What you are asked to do: Find every line in the records that contains the word "Monday", matching case exactly, and copy each of those lines.

Task input:
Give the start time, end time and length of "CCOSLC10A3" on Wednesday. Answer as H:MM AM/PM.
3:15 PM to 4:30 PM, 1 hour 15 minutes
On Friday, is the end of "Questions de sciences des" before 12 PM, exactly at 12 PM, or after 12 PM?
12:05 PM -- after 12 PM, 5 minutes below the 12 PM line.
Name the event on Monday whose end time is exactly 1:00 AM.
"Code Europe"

--

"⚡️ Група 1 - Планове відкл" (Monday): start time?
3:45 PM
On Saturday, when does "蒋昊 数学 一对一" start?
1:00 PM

* * *

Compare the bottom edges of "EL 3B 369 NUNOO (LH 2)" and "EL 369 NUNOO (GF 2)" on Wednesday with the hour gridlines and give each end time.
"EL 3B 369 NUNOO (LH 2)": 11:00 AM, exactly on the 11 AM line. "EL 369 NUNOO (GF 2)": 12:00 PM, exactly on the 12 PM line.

Written answer:
Name the event on Monday whose end time is exactly 1:00 AM.
"⚡️ Група 1 - Планове відкл" (Monday): start time?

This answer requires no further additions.